## YOUR GOAL
Copy out every line of the material below word for word, without changing anything.

※

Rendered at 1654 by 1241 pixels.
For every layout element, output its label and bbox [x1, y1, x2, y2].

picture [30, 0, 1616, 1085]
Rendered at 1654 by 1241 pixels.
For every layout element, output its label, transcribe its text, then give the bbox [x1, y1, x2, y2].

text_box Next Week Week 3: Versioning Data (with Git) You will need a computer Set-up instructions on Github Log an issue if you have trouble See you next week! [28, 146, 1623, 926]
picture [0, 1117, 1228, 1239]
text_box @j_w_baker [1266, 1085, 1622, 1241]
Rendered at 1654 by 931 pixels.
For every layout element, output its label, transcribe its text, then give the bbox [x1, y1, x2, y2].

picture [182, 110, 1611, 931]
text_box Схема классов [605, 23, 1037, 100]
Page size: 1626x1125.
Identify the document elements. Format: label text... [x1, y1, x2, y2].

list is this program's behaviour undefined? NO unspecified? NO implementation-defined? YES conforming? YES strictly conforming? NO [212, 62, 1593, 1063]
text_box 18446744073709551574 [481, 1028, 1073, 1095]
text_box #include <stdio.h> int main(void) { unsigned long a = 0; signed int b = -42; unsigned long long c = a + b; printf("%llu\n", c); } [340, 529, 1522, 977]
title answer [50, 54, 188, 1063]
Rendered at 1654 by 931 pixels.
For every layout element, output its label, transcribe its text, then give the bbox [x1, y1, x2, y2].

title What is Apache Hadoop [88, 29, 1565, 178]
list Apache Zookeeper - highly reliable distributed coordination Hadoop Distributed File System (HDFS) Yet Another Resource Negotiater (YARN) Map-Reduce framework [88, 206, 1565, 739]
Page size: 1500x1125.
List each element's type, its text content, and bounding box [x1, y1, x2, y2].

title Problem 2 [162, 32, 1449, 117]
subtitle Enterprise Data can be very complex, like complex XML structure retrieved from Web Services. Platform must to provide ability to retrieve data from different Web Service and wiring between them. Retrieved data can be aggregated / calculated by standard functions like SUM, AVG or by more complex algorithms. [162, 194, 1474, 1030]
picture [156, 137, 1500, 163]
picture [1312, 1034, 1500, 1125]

※

## RESULT FOR THIS EXERCISE
Rendered at 1654 by 1241 pixels.
For every layout element, output its label and bbox [x1, y1, x2, y2].

picture [30, 0, 1616, 1085]
Rendered at 1654 by 1241 pixels.
For every layout element, output its label, transcribe its text, then give the bbox [x1, y1, x2, y2].

text_box Next Week Week 3: Versioning Data (with Git) You will need a computer Set-up instructions on Github Log an issue if you have trouble See you next week! [28, 146, 1623, 926]
picture [0, 1117, 1228, 1239]
text_box @j_w_baker [1266, 1085, 1622, 1241]
Rendered at 1654 by 931 pixels.
For every layout element, output its label, transcribe its text, then give the bbox [x1, y1, x2, y2].

picture [182, 110, 1611, 931]
text_box Схема классов [605, 23, 1037, 100]
Page size: 1626x1125.
Identify the document elements. Format: label text... [x1, y1, x2, y2].

list is this program's behaviour undefined? NO unspecified? NO implementation-defined? YES conforming? YES strictly conforming? NO [212, 62, 1593, 1063]
text_box 18446744073709551574 [481, 1028, 1073, 1095]
text_box #include <stdio.h> int main(void) { unsigned long a = 0; signed int b = -42; unsigned long long c = a + b; printf("%llu\n", c); } [340, 529, 1522, 977]
title answer [50, 54, 188, 1063]
Rendered at 1654 by 931 pixels.
For every layout element, output its label, transcribe its text, then give the bbox [x1, y1, x2, y2].

title What is Apache Hadoop [88, 29, 1565, 178]
list Apache Zookeeper - highly reliable distributed coordination Hadoop Distributed File System (HDFS) Yet Another Resource Negotiater (YARN) Map-Reduce framework [88, 206, 1565, 739]
Page size: 1500x1125.
List each element's type, its text content, and bounding box [x1, y1, x2, y2].

title Problem 2 [162, 32, 1449, 117]
subtitle Enterprise Data can be very complex, like complex XML structure retrieved from Web Services. Platform must to provide ability to retrieve data from different Web Service and wiring between them. Retrieved data can be aggregated / calculated by standard functions like SUM, AVG or by more complex algorithms. [162, 194, 1474, 1030]
picture [156, 137, 1500, 163]
picture [1312, 1034, 1500, 1125]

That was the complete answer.